Y con sus manos ofrece un pequeño niño, muy pequeño, que abre sus brazos al frente. Pero la virgen es muda e inmóvil. En su lecho de rosas. En su pedestal de plata.

Es la Virgen del Rosario. Y está parada ahí delante. Delante de nosotros. Delante de mí.

Mater amabilis, o mater admirabilis...

Se oyen ya nuestras voces abriendo el silencio. El silencio de sol y de flores. El silencio de las almas y de los corazones.

Mi voz sale de mi garganta y de mi pecho y escucho vibrar la hermosa melodía de Bach. Pero ¡no!, no soy yo el que canta. Del fondo de mi ser, como de un volcán en llamas, surge un bramido, una voz fuerte y abrasadora, que grita, que gime, que implora.

- ¡Hazlo! ¡Te lo ruego! ¡Te lo suplico! ¡Por favor, te lo imploro, sé que puedes hacerlo!
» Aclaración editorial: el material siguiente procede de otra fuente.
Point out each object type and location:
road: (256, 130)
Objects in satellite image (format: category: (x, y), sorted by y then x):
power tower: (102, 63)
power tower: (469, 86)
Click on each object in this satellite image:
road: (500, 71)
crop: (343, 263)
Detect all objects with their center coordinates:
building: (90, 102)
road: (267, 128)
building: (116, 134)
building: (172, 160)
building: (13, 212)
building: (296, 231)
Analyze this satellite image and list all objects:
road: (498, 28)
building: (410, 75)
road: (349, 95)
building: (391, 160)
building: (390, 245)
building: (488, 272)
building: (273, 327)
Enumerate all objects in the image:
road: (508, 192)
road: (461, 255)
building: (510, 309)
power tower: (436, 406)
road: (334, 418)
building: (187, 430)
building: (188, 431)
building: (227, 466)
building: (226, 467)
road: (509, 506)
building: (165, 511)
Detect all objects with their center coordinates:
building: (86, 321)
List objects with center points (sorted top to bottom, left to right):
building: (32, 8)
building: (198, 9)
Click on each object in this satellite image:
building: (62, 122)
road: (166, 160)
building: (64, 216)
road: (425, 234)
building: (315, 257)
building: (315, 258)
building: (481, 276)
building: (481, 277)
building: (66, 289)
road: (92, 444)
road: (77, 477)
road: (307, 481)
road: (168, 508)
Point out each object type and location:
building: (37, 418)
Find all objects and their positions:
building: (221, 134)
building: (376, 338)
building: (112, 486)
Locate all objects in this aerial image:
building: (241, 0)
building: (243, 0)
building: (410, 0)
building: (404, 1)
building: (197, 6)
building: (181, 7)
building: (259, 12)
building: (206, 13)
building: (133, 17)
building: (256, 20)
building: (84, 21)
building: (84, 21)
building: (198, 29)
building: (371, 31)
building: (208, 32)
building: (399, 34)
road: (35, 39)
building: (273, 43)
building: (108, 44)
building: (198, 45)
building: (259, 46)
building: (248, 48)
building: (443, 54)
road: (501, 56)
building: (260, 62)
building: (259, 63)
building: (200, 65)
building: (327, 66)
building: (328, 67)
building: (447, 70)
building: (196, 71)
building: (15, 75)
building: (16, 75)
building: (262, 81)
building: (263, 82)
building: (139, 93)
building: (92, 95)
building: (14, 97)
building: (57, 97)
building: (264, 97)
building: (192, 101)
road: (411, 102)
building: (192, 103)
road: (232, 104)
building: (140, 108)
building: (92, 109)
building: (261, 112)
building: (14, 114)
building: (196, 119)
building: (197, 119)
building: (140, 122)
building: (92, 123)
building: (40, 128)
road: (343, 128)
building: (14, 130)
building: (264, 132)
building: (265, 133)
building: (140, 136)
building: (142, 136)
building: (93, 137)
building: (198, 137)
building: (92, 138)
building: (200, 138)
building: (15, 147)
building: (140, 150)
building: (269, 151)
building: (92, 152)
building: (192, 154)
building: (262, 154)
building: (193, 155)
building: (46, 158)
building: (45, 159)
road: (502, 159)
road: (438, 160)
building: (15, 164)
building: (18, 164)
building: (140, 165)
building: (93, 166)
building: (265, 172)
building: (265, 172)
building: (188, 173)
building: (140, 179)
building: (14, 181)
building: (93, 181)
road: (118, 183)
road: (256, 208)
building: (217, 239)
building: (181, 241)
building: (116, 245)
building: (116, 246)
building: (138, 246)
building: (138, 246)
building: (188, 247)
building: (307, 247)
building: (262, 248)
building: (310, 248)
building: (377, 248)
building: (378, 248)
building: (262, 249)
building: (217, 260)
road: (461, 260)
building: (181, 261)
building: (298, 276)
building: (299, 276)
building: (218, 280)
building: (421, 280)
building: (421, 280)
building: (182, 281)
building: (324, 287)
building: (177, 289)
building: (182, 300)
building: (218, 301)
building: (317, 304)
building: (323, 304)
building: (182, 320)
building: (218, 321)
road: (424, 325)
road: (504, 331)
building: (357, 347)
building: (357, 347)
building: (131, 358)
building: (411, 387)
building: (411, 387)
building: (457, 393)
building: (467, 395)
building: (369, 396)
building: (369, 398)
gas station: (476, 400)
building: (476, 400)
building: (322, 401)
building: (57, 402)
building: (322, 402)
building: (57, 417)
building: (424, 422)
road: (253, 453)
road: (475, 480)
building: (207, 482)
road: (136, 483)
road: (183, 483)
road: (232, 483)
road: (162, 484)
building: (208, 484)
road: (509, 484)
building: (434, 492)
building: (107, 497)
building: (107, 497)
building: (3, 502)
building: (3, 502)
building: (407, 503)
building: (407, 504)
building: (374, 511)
- ¡Hazlo! ¡Haz el milagro! ¡Hazlo por mí!

Siento sólo que mi voz y mis palabras siguen solas al ritmo de mi cerebro y mi garganta en las líneas que mantengo en mis manos, pero de mi alma sale un fuego abrasador que quiebra mi voz y hace nacer un torrente de lágrimas, que me ahoga, que me asusta, que me arranca el corazón.
.....

Cuando nuestra plegaria acabó, las lágrimas empapaban mi rostro, los hombres recios levantaron a la virgen impertérrita, y mi pudor y mi vergüenza me apartaron de mis compañeros.

Vergüenza de un corazón desnudo. Un corazón desnudo y pequeño arrojado a los pies de un poder grande.
.....

Y apartado, volví a contemplar su imagen, escondido entre los setos. Sabía que no volvería su cara para mirarme, pero también supe que debió de oír mis gritos.

A mi vuelta con mis compañeros, una voz interna me preguntó.
-¿Y tú, que vas a ofrecer?

Solo pude responder: -Amaré en la medida de mi corazón. Lo juro.